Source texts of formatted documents

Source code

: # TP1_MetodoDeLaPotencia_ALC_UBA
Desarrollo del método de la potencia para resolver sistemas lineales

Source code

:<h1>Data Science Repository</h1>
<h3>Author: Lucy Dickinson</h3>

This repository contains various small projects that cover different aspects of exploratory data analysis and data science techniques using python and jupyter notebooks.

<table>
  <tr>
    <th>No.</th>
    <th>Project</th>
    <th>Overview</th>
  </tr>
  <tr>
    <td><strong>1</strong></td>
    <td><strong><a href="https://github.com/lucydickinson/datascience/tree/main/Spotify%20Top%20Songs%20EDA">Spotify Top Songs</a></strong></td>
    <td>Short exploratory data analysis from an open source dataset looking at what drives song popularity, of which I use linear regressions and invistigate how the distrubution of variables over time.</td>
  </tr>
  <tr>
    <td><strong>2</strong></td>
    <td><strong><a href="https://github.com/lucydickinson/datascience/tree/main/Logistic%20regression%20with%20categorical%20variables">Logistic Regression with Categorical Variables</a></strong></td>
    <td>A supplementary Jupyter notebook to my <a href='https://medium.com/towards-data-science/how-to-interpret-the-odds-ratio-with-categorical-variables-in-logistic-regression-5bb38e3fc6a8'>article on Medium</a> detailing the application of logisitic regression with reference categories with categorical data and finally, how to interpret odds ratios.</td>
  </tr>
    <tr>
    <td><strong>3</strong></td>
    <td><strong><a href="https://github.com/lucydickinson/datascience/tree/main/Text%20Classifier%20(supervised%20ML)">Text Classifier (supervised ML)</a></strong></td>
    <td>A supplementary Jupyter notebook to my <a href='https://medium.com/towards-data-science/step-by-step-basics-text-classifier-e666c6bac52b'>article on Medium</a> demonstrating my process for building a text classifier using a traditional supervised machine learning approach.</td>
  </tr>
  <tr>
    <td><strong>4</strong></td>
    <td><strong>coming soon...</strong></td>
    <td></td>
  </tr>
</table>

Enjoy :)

*Required action:* Line by line, copy the entries above exactly as they appear.

*Expected answer:*
Source code

: # TP1_MetodoDeLaPotencia_ALC_UBA
Desarrollo del método de la potencia para resolver sistemas lineales

Source code

:<h1>Data Science Repository</h1>
<h3>Author: Lucy Dickinson</h3>

This repository contains various small projects that cover different aspects of exploratory data analysis and data science techniques using python and jupyter notebooks.

<table>
  <tr>
    <th>No.</th>
    <th>Project</th>
    <th>Overview</th>
  </tr>
  <tr>
    <td><strong>1</strong></td>
    <td><strong><a href="https://github.com/lucydickinson/datascience/tree/main/Spotify%20Top%20Songs%20EDA">Spotify Top Songs</a></strong></td>
    <td>Short exploratory data analysis from an open source dataset looking at what drives song popularity, of which I use linear regressions and invistigate how the distrubution of variables over time.</td>
  </tr>
  <tr>
    <td><strong>2</strong></td>
    <td><strong><a href="https://github.com/lucydickinson/datascience/tree/main/Logistic%20regression%20with%20categorical%20variables">Logistic Regression with Categorical Variables</a></strong></td>
    <td>A supplementary Jupyter notebook to my <a href='https://medium.com/towards-data-science/how-to-interpret-the-odds-ratio-with-categorical-variables-in-logistic-regression-5bb38e3fc6a8'>article on Medium</a> detailing the application of logisitic regression with reference categories with categorical data and finally, how to interpret odds ratios.</td>
  </tr>
    <tr>
    <td><strong>3</strong></td>
    <td><strong><a href="https://github.com/lucydickinson/datascience/tree/main/Text%20Classifier%20(supervised%20ML)">Text Classifier (supervised ML)</a></strong></td>
    <td>A supplementary Jupyter notebook to my <a href='https://medium.com/towards-data-science/step-by-step-basics-text-classifier-e666c6bac52b'>article on Medium</a> demonstrating my process for building a text classifier using a traditional supervised machine learning approach.</td>
  </tr>
  <tr>
    <td><strong>4</strong></td>
    <td><strong>coming soon...</strong></td>
    <td></td>
  </tr>
</table>

Enjoy :)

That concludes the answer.